TED talks are popular because people are hungry for ideas, new perspectives, and something to chew on. The talks help amplify the voice of an individual right across the globe, Carmine observes.
In sum, we are living in times called “The Great Enrichment” (Deirdre McCloskey) or the “New Renaissance” (Ian Goldin), with an explosion of diverse and vivid ideas on a global scale leading to mind-boggling changes in products and services. Industries and professions connected to persuasion account for a third of US national income, according to Deirdre.
It is effective persuasion beyond bare facts that spark movements, inspire, ignite, excite and even intoxicate audiences. “There’s one thing only humans can do, and that’s dream – so let’s dream big,” says Garry Kasparov, who has been reflecting on how machines and humans compare, after he was defeated in chess by IBM’s Deep Blue in 1997.
Stories are effective “conversational sparks” that draw audiences in, according to Vanessa Van Edwards, author of Captivate: Use Science to Succeed with People. “Facts alone are not enough. You have to do storytelling,” according to billionaire investor Vinod Khosla.

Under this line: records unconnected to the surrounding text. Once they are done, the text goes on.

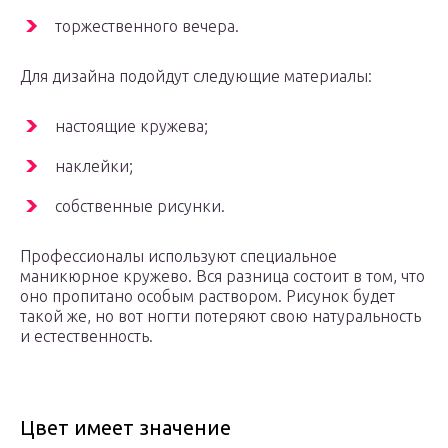
торжественного вечера.
Для дизайна подойдут следующие материалы:
настоящие кружева;
наклейки;
собственные рисунки.
Профессионалы используют специальное
маникюрное кружево. Вся разница состоит в том, что
оно пропитано особым раствором. Рисунок будет
такой же, но вот ногти потеряют свою натуральность
и естественность.
Цвет имеет значение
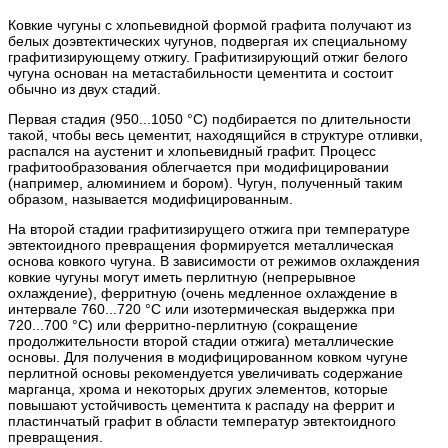
Ковкие чугуны с хлопьевидной формой графита получают из
белых доэвтектических чугунов, подвергая их специальному
графитизирующему отжигу. Графитизирующий отжиг белого
чугуна основан на метастабильности цементита и состоит
обычно из двух стадий.
Первая стадия (950...1050 °С) подбирается по длительности
такой, чтобы весь цементит, находящийся в структуре отливки,
распался на аустенит и хлопьевидный графит. Процесс
графитообразования облегчается при модифицировании
(например, алюминием и бором). Чугун, полученный таким
образом, называется модифицированным.
На второй стадии графитизирущего отжига при температуре
эвтектоидного превращения формируется металлическая
основа ковкого чугуна. В зависимости от режимов охлаждения
ковкие чугуны могут иметь перлитную (непрерывное
охлаждение), ферритную (очень медленное охлаждение в
интервале 760...720 °С или изотермическая выдержка при
720...700 °С) или ферритно-перлитную (сокращение
продолжительности второй стадии отжига) металлические
основы. Для получения в модифицированном ковком чугуне
перлитной основы рекомендуется увеличивать содержание
марганца, хрома и некоторых других элементов, которые
повышают устойчивость цементита к распаду на феррит и
пластинчатый графит в области температур эвтектоидного
превращения.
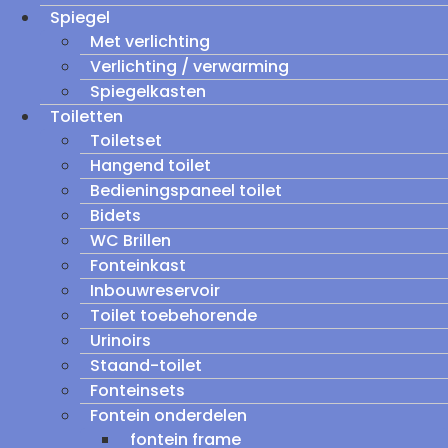
Spiegel
Met verlichting
Verlichting / verwarming
Spiegelkasten
Toiletten
Toiletset
Hangend toilet
Bedieningspaneel toilet
Bidets
WC Brillen
Fonteinkast
Inbouwreservoir
Toilet toebehorende
Urinoirs
Staand-toilet
Fonteinsets
Fontein onderdelen
fontein frame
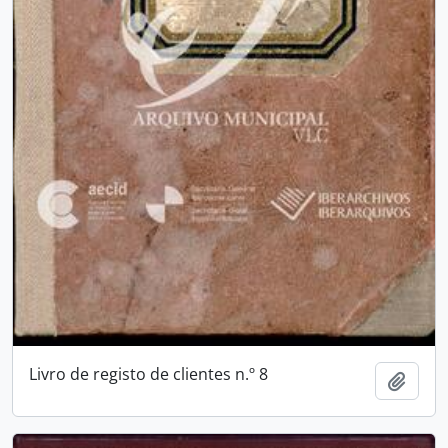
Livro de registo de clientes n.º 8
Add t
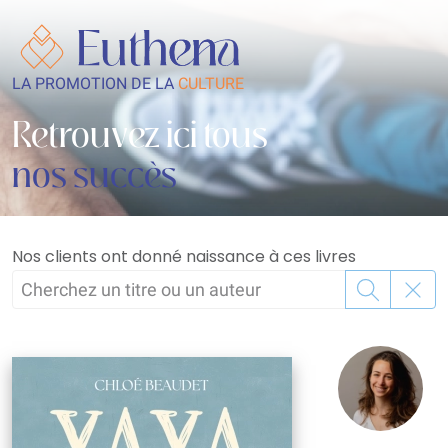
LA PROMOTION DE LA
CULTURE
Retrouvez ici tous
nos succès
Nos clients ont donné naissance à ces livres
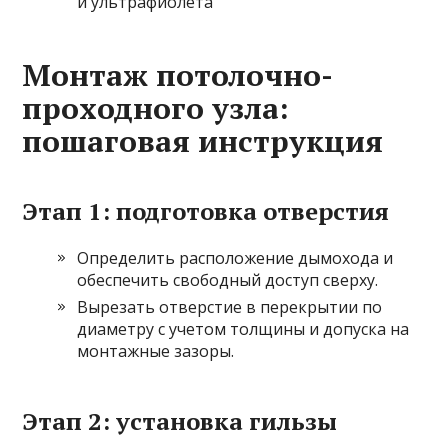
и ультрафиолета
Монтаж потолочно-
проходного узла:
пошаговая инструкция
Этап 1: подготовка отверстия
Определить расположение дымохода и
обеспечить свободный доступ сверху.
Вырезать отверстие в перекрытии по
диаметру с учетом толщины и допуска на
монтажные зазоры.
Этап 2: установка гильзы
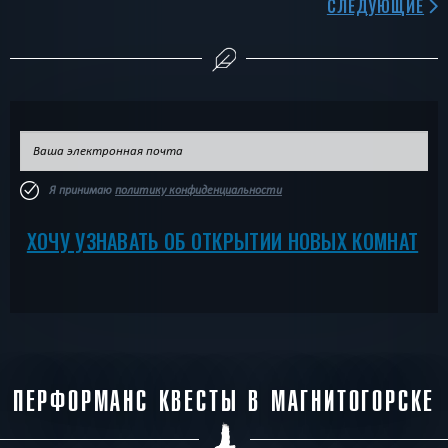
СЛЕДУЮЩИЕ
Я принимаю
политику конфиденциальности
ХОЧУ УЗНАВАТЬ ОБ ОТКРЫТИИ НОВЫХ КОМНАТ
ПЕРФОРМАНС КВЕСТЫ В МАГНИТОГОРСКЕ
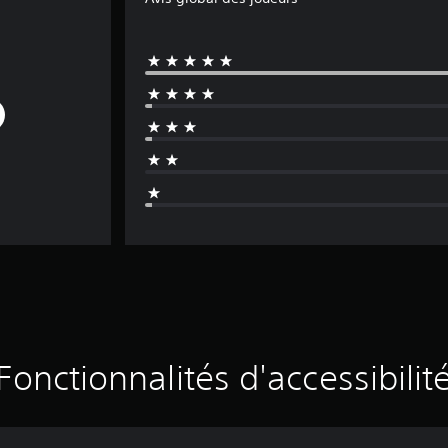
Fonctionnalités d'accessibilit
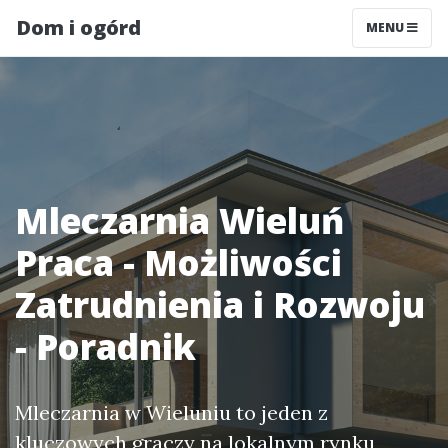
Dom i ogórd
MENU
Mleczarnia Wieluń
Praca - Możliwości
Zatrudnienia i Rozwoju
- Poradnik
Mleczarnia w Wieluniu to jeden z
kluczowych graczy na lokalnym rynku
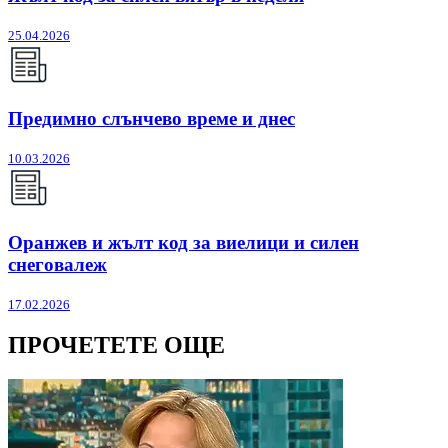
25.04.2026
Предимно слънчево време и днес
10.03.2026
Оранжев и жълт код за виелици и силен
снеговалеж
17.02.2026
ПРОЧЕТЕТЕ ОЩЕ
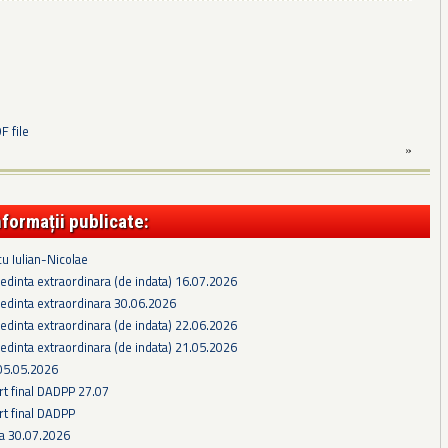
 file
»
nformații publicate:
cu Iulian-Nicolae
edinta extraordinara (de indata) 16.07.2026
edinta extraordinara 30.06.2026
edinta extraordinara (de indata) 22.06.2026
edinta extraordinara (de indata) 21.05.2026
05.05.2026
rt final DADPP 27.07
rt final DADPP
ra 30.07.2026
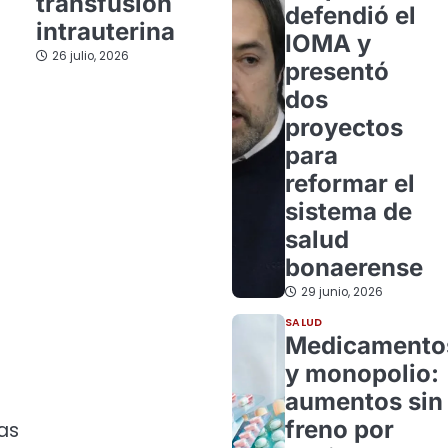
transfusión
defendió el
intrauterina
IOMA y
26 julio, 2026
presentó
dos
proyectos
para
reformar el
sistema de
salud
bonaerense
29 junio, 2026
SALUD
Medicamento
y monopolio:
aumentos sin
freno por
as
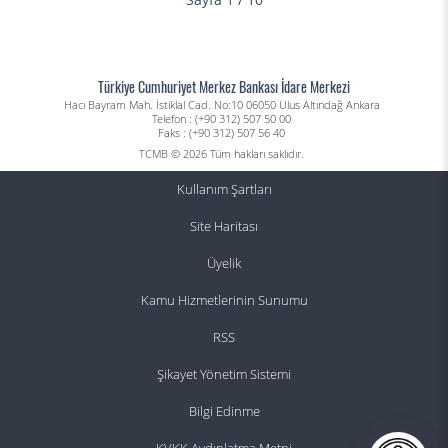
Türkiye Cumhuriyet Merkez Bankası İdare Merkezi
Hacı Bayram Mah. İstiklal Cad. No:10 06050 Ulus Altındağ Ankara
Telefon : (+90 312) 507 50 00
Faks : (+90 312) 507 56 40
TCMB © 2026 Tüm hakları saklıdır.
Kullanım Şartları
Site Haritası
Üyelik
Kamu Hizmetlerinin Sunumu
RSS
Şikayet Yönetim Sistemi
Bilgi Edinme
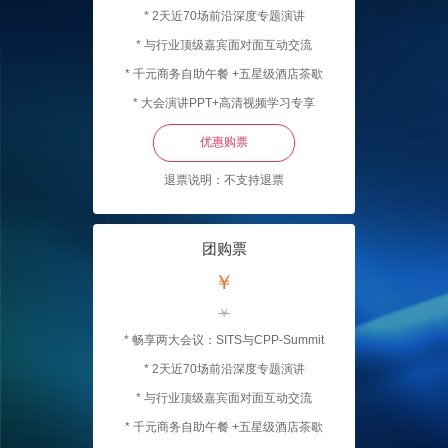
* 2天近70场前沿深度专题演讲
* 与行业顶级嘉宾面对面互动交流
* 千元商务自助午餐 +五星级酒店茶歇
* 大会演讲PPT+高清视频学习专享
优惠购票
退票说明：不支持退票
团购票
￥
￥
* 畅享两大会议：SITS与CPP-Summit
* 2天近70场前沿深度专题演讲
* 与行业顶级嘉宾面对面互动交流
* 千元商务自助午餐 +五星级酒店茶歇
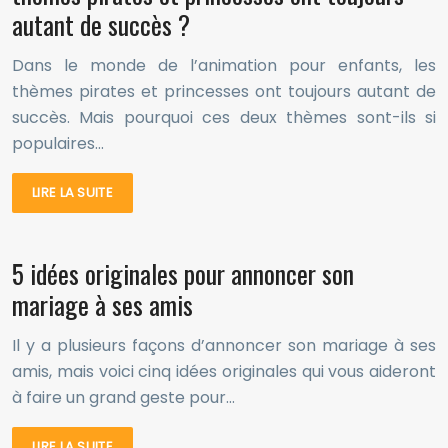
autant de succès ?
Dans le monde de l’animation pour enfants, les
thèmes pirates et princesses ont toujours autant de
succès. Mais pourquoi ces deux thèmes sont-ils si
populaires…
LIRE LA SUITE
5 idées originales pour annoncer son
mariage à ses amis
Il y a plusieurs façons d’annoncer son mariage à ses
amis, mais voici cinq idées originales qui vous aideront
à faire un grand geste pour…
LIRE LA SUITE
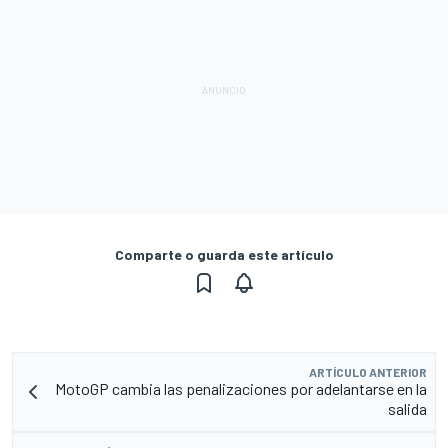
Comparte o guarda este artículo
ARTÍCULO ANTERIOR
MotoGP cambia las penalizaciones por adelantarse en la
salida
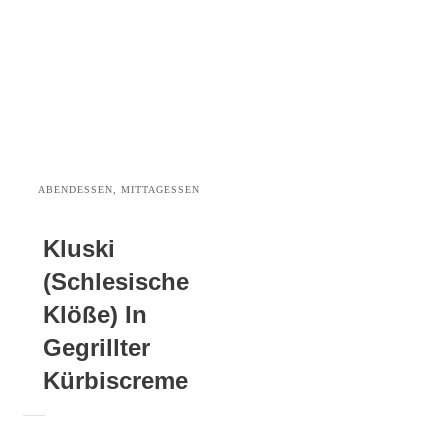
ABENDESSEN, MITTAGESSEN
Kluski
(Schlesische
Klöße) In
Gegrillter
Kürbiscreme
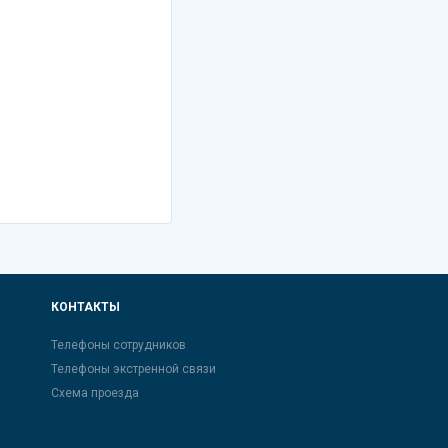
КОНТАКТЫ
Телефоны сотрудников
Телефоны экстренной связи
Схема проезда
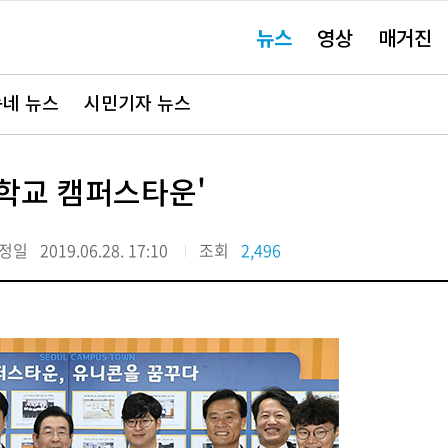
주
뉴스
영상
매거진
요
서
비
스
바
네 뉴스
시민기자 뉴스
로
가
기"
학교 캠퍼스타운'
정일
2019.06.28. 17:10
조회
2,496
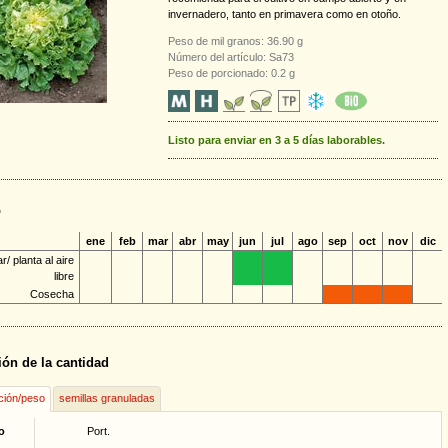
invernadero, tanto en primavera como en otoño.
Peso de mil granos: 36.90 g
Número del artículo: Sa73
Peso de porcionado: 0.2 g
Listo para enviar en 3 a 5 días laborables.
o
ene
feb
mar
abr
may
jun
jul
ago
sep
oct
nov
dic
/ planta al aire
libre
Cosecha
ión de la cantidad
ción/peso
semillas granuladas
o
Port.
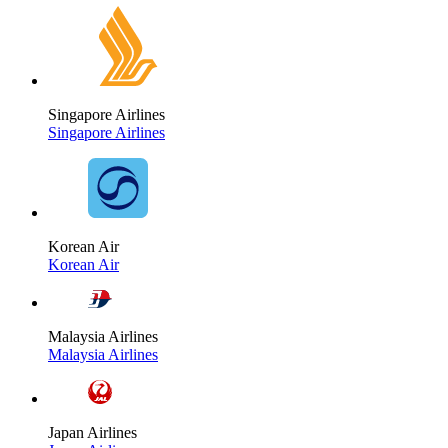
Singapore Airlines
Singapore Airlines
Korean Air
Korean Air
Malaysia Airlines
Malaysia Airlines
Japan Airlines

Success in innovation comes from excellence, passion and communication, according to Larry Smith of University of Waterloo. Persuasion is an art that should be taught early in school, urges TED curator Chris Anderson; it will help the next generation galvanise, inspire and empower.
Tools like the Readability Index and Hemingway app help evaluate the grade level of content; many effective communicators pitch at eighth or even third-grade level. “Condense, simplify, and speak as briefly as possible,” Carmine urges.
“Stories are irresistible because the brain is hardwired for narrative,” Carmine sums up.